### [Task prompt]
All pictures are to be skipped; retype only the lines from the top of the entries through the line with "пути к обществу", both included.
★ ★ ★ ★
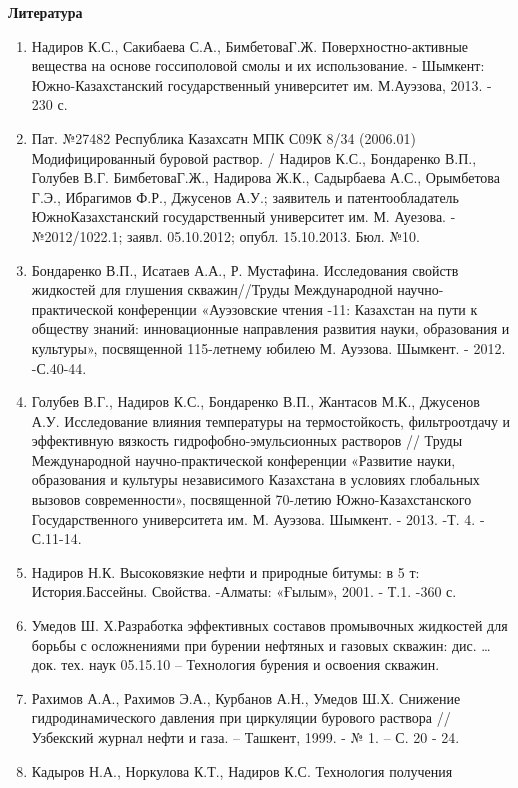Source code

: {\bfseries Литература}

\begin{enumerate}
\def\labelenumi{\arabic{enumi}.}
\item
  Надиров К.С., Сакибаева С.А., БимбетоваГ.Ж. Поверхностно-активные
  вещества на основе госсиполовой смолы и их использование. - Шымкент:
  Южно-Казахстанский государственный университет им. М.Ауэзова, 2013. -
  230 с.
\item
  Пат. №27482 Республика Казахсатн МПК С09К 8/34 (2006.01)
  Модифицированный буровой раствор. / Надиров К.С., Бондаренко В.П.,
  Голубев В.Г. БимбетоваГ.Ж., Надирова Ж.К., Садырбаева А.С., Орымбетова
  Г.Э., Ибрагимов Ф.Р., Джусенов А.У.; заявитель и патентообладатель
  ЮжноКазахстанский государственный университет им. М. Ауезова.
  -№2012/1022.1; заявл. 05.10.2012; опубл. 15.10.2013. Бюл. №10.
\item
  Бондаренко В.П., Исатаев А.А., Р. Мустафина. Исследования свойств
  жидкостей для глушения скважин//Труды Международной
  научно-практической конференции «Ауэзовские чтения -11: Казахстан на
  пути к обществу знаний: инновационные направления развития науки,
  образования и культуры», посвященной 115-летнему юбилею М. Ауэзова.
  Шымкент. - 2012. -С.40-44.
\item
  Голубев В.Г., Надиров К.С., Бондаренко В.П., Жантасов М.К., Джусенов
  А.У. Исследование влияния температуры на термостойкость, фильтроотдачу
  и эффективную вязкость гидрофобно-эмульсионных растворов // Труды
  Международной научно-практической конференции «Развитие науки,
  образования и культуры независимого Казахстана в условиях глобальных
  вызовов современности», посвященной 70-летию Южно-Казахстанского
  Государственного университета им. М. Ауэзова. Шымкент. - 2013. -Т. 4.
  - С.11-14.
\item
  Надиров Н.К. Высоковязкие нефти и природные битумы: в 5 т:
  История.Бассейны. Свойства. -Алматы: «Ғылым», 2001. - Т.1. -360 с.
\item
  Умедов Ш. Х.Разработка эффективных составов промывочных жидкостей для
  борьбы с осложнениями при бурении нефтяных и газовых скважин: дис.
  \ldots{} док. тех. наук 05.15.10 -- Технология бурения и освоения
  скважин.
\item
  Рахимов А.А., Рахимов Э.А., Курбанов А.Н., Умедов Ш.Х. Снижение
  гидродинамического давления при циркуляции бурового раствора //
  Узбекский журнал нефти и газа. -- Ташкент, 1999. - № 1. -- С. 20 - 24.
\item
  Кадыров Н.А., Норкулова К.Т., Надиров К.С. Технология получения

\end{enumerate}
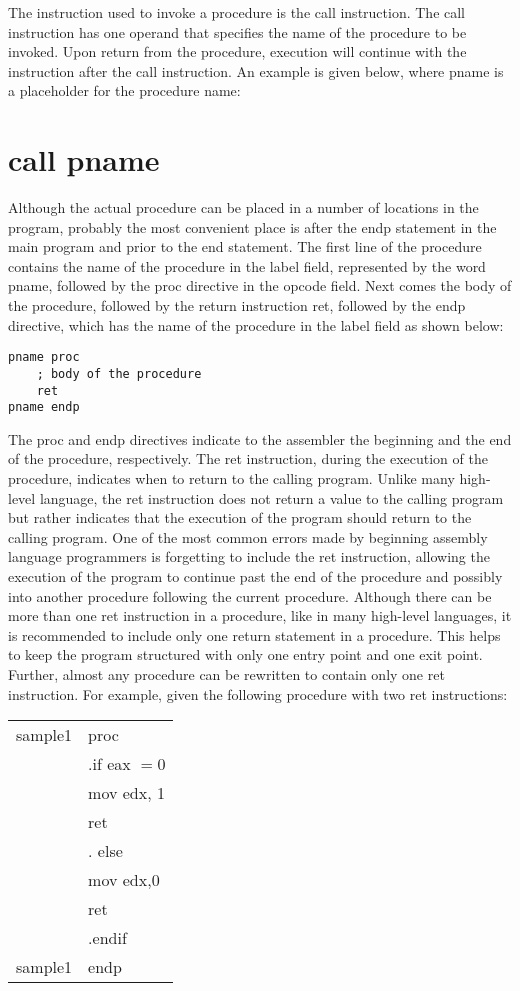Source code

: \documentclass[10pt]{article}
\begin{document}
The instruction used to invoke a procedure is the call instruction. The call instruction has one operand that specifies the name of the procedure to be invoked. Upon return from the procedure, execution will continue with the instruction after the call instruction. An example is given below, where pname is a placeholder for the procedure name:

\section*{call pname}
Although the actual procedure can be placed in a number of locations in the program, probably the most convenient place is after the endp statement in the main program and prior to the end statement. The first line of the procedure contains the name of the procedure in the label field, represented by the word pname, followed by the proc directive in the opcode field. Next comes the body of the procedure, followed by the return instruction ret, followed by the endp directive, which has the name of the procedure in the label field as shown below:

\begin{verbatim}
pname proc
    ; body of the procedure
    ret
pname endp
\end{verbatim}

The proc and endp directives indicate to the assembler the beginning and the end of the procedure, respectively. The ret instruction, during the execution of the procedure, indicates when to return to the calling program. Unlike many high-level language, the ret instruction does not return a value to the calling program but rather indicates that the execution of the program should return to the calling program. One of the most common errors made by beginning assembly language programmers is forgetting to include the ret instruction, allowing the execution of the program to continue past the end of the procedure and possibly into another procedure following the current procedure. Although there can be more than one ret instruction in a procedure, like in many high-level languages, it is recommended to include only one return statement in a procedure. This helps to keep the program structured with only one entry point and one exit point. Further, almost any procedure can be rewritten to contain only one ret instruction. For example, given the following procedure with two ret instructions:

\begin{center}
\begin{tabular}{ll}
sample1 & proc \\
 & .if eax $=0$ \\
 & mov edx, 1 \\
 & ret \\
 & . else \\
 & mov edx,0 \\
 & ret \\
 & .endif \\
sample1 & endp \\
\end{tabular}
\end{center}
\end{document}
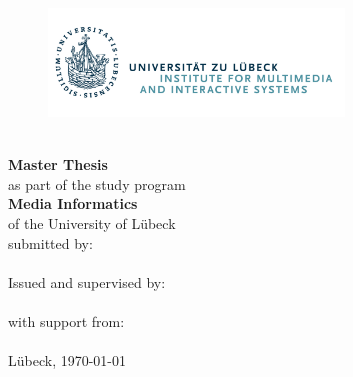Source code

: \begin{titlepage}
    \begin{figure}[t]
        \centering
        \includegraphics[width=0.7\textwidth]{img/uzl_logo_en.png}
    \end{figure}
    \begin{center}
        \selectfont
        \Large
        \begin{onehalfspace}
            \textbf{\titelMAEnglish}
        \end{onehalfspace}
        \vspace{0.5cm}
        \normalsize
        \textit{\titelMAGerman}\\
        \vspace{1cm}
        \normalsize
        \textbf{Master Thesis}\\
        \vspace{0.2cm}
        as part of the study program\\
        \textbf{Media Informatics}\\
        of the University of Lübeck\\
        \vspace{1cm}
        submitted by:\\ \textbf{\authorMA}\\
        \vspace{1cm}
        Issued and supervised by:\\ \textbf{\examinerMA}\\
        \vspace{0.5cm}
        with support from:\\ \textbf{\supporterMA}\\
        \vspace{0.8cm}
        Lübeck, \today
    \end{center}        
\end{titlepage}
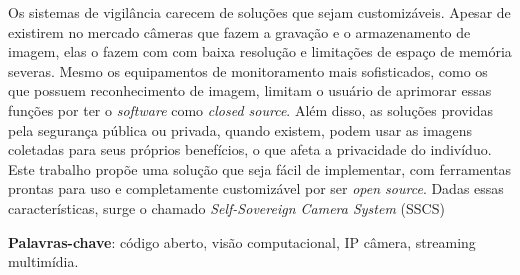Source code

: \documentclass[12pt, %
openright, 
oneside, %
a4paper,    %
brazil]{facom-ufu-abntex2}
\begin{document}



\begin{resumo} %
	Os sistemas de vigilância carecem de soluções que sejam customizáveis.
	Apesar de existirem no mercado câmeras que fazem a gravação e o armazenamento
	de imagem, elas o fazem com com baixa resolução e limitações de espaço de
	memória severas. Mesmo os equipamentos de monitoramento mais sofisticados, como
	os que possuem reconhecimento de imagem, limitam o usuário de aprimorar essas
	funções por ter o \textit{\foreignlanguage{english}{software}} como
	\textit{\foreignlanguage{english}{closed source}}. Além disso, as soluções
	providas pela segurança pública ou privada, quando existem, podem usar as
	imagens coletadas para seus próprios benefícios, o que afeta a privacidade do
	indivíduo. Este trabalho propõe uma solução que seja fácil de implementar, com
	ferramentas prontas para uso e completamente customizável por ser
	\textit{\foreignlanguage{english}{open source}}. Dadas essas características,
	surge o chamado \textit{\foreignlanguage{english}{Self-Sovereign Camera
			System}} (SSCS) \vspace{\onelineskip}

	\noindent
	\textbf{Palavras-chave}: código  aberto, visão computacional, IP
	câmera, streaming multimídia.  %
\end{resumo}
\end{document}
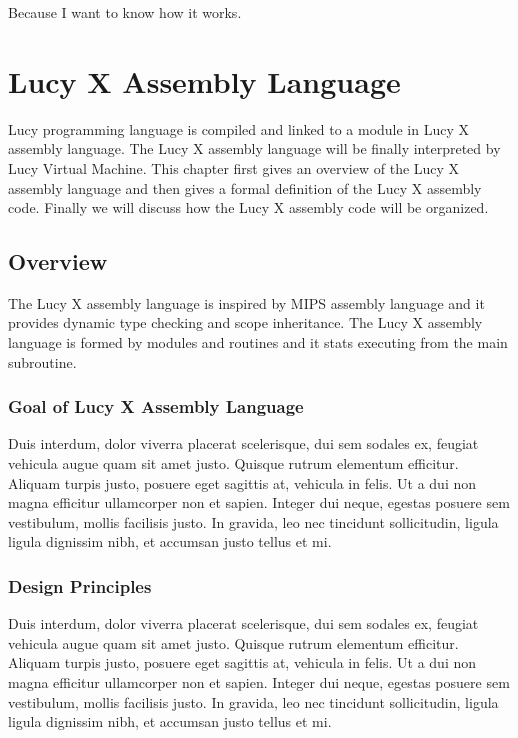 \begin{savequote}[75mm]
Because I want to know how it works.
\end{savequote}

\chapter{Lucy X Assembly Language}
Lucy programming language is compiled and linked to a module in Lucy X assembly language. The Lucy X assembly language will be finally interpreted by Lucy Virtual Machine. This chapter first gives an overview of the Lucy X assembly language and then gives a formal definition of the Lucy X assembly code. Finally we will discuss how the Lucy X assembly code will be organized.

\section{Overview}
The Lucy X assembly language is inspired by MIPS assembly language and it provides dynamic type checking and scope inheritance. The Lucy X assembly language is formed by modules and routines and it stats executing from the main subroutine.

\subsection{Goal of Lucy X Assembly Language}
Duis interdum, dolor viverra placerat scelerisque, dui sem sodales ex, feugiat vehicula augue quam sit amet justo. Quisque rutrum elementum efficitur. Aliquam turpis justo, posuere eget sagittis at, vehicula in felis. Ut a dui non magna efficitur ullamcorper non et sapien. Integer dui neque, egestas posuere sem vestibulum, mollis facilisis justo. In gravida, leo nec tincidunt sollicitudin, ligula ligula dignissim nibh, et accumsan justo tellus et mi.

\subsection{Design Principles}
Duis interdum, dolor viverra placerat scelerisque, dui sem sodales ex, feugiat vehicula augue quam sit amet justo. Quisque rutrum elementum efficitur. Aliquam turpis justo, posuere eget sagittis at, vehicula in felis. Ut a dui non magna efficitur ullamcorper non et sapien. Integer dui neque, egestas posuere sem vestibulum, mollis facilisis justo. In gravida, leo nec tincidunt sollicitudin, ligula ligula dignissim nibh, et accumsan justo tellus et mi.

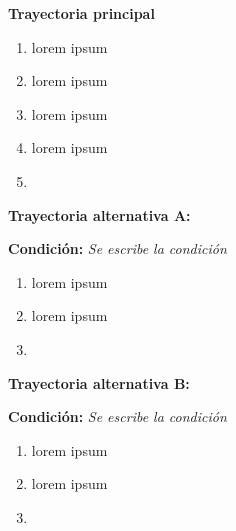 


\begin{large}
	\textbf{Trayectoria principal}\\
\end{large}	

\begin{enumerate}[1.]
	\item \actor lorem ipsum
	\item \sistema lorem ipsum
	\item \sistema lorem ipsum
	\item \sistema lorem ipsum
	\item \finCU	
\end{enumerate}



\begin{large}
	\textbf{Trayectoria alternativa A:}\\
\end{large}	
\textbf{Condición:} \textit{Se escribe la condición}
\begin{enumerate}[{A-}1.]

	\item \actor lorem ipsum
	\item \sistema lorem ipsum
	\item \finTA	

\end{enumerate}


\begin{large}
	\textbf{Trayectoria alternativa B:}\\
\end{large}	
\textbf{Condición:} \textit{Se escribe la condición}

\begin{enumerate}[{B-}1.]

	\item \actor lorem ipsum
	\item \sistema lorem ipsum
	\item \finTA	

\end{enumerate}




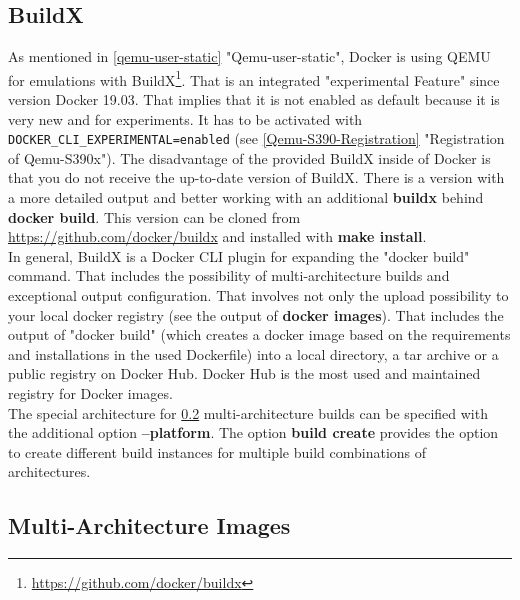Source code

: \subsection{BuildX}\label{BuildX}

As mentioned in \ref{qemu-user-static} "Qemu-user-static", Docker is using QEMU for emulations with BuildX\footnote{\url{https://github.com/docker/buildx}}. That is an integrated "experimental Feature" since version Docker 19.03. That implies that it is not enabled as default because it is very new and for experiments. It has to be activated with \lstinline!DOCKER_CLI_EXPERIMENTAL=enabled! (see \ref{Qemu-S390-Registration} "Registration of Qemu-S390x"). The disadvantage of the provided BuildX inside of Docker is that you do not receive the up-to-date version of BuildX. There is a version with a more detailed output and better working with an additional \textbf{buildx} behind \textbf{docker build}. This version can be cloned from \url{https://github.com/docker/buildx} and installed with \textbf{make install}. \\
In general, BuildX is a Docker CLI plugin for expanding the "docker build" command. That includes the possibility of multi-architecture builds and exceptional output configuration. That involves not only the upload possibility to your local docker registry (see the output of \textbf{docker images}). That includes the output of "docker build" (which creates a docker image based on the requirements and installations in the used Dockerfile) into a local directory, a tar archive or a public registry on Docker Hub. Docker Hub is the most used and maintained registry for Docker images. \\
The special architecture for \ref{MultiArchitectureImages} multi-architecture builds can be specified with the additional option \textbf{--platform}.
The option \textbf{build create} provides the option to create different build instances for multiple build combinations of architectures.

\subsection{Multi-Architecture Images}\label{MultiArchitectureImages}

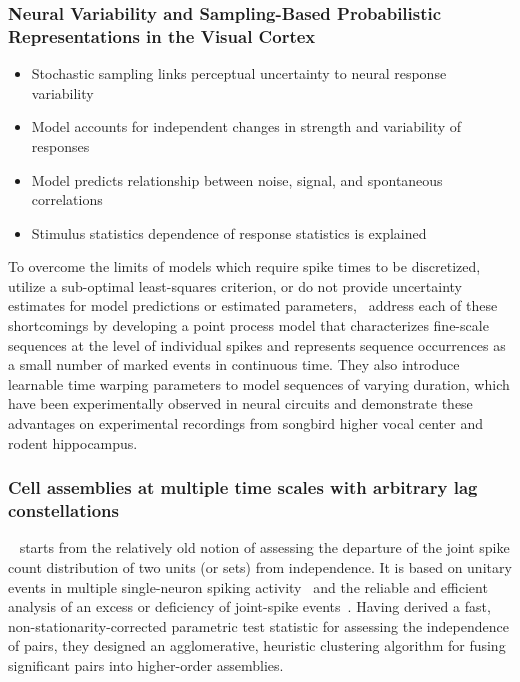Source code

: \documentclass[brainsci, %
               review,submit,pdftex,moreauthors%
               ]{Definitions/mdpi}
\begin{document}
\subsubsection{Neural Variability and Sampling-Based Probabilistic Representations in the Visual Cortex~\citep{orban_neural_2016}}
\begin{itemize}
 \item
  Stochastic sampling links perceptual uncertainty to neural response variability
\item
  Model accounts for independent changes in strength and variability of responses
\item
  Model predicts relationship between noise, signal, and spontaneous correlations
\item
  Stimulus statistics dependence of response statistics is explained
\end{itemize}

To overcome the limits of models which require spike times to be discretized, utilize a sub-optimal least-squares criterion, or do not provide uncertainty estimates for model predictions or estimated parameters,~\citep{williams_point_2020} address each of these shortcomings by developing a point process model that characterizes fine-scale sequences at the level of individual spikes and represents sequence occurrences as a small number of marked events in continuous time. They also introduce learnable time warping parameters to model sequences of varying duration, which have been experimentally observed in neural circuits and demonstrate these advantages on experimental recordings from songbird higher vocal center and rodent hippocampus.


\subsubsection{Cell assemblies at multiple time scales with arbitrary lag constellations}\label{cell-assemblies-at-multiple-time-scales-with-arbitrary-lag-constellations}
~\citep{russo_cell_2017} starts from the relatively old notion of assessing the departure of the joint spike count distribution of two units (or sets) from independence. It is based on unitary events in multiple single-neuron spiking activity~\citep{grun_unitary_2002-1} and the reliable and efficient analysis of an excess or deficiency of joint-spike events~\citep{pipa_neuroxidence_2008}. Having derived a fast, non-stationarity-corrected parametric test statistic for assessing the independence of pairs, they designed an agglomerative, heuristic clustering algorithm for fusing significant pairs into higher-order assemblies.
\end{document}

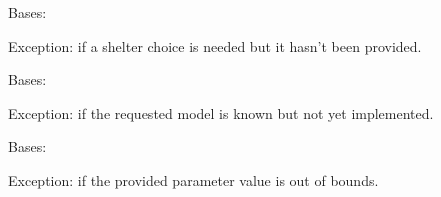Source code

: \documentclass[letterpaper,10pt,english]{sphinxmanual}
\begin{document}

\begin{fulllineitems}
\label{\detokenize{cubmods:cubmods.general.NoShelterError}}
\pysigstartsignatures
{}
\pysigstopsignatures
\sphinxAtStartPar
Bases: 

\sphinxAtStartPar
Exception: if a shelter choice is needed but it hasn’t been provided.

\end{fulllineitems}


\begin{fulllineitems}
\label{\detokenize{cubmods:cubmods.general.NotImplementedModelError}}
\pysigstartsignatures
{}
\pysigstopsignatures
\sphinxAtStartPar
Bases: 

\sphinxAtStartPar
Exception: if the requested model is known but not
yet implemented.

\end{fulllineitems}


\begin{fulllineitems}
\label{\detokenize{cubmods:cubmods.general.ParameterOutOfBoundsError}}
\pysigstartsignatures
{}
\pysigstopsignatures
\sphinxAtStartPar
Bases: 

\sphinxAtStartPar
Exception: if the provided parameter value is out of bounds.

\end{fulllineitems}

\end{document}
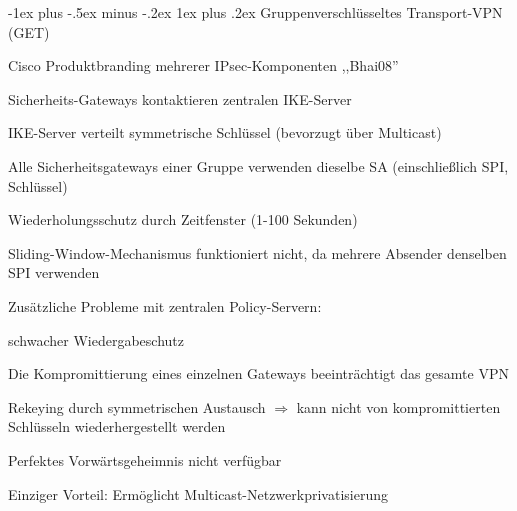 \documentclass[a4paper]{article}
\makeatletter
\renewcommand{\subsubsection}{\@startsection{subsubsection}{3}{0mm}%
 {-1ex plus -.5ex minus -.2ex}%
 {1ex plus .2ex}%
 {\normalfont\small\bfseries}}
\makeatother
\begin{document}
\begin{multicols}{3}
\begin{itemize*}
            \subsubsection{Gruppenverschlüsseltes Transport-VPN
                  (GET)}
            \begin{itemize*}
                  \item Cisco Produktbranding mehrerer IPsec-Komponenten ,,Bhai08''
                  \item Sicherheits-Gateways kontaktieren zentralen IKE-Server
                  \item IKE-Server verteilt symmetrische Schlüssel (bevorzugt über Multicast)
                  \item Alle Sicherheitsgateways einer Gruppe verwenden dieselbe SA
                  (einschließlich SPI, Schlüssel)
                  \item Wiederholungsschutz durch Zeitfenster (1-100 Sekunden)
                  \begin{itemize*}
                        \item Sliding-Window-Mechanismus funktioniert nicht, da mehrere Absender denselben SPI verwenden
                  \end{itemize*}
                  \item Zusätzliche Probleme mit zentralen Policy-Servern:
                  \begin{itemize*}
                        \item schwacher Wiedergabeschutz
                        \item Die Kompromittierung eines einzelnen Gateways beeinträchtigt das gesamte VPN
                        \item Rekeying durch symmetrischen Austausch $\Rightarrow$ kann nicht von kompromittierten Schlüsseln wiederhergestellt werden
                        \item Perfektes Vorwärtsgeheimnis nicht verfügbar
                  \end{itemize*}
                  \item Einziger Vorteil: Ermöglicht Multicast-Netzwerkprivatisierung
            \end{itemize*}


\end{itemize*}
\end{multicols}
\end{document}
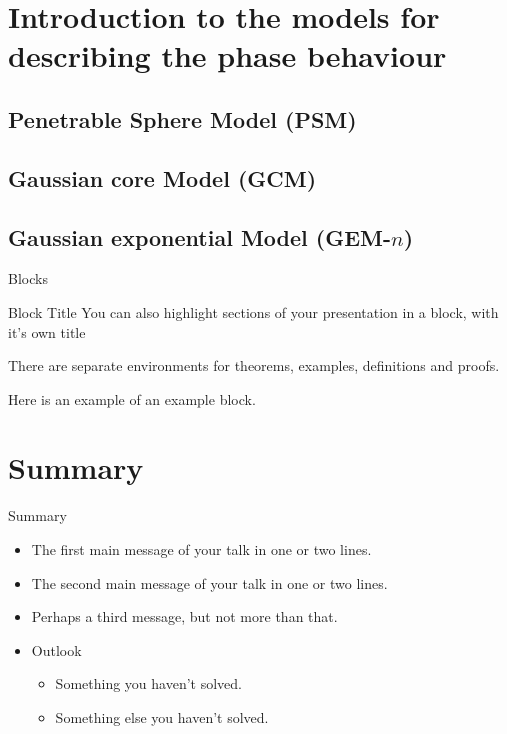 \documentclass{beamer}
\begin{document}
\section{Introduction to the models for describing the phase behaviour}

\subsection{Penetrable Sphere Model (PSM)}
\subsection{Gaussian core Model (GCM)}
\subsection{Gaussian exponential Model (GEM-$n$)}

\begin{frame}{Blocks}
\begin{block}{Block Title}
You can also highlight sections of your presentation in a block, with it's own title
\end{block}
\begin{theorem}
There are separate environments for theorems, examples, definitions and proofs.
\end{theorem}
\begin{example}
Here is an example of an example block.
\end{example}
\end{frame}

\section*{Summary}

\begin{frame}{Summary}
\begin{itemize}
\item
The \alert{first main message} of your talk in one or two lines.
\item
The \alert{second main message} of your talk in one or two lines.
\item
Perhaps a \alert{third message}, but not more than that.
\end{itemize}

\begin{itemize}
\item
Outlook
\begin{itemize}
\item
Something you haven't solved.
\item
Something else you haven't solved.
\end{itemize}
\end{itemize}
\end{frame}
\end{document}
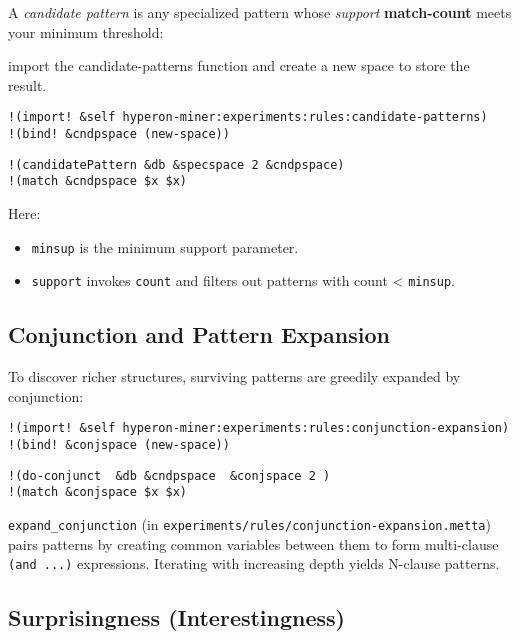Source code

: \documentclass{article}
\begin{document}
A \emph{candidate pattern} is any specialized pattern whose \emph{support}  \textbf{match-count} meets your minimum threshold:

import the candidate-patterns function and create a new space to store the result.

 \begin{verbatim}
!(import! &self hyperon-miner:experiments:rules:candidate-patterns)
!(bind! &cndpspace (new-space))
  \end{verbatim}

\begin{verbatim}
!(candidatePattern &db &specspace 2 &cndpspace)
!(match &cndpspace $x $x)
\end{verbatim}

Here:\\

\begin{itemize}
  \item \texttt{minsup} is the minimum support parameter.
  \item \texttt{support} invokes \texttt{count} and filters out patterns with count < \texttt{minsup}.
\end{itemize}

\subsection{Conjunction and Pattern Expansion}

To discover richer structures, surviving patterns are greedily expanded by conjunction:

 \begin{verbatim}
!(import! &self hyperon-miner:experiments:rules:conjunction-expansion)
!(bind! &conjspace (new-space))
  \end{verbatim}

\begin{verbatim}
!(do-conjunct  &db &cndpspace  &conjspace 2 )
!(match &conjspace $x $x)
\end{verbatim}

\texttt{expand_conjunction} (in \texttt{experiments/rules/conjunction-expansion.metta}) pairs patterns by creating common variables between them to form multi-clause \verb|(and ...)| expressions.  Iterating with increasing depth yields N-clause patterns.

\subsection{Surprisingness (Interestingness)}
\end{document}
★ ★ ★ ★
### [Reply to the exercise]
Source code

: {\bfseries Литература}

\begin{enumerate}
\def\labelenumi{\arabic{enumi}.}
\item
  Надиров К.С., Сакибаева С.А., БимбетоваГ.Ж. Поверхностно-активные
  вещества на основе госсиполовой смолы и их использование. - Шымкент:
  Южно-Казахстанский государственный университет им. М.Ауэзова, 2013. -
  230 с.
\item
  Пат. №27482 Республика Казахсатн МПК С09К 8/34 (2006.01)
  Модифицированный буровой раствор. / Надиров К.С., Бондаренко В.П.,
  Голубев В.Г. БимбетоваГ.Ж., Надирова Ж.К., Садырбаева А.С., Орымбетова
  Г.Э., Ибрагимов Ф.Р., Джусенов А.У.; заявитель и патентообладатель
  ЮжноКазахстанский государственный университет им. М. Ауезова.
  -№2012/1022.1; заявл. 05.10.2012; опубл. 15.10.2013. Бюл. №10.
\item
  Бондаренко В.П., Исатаев А.А., Р. Мустафина. Исследования свойств
  жидкостей для глушения скважин//Труды Международной
  научно-практической конференции «Ауэзовские чтения -11: Казахстан на
  пути к обществу знаний: инновационные направления развития науки,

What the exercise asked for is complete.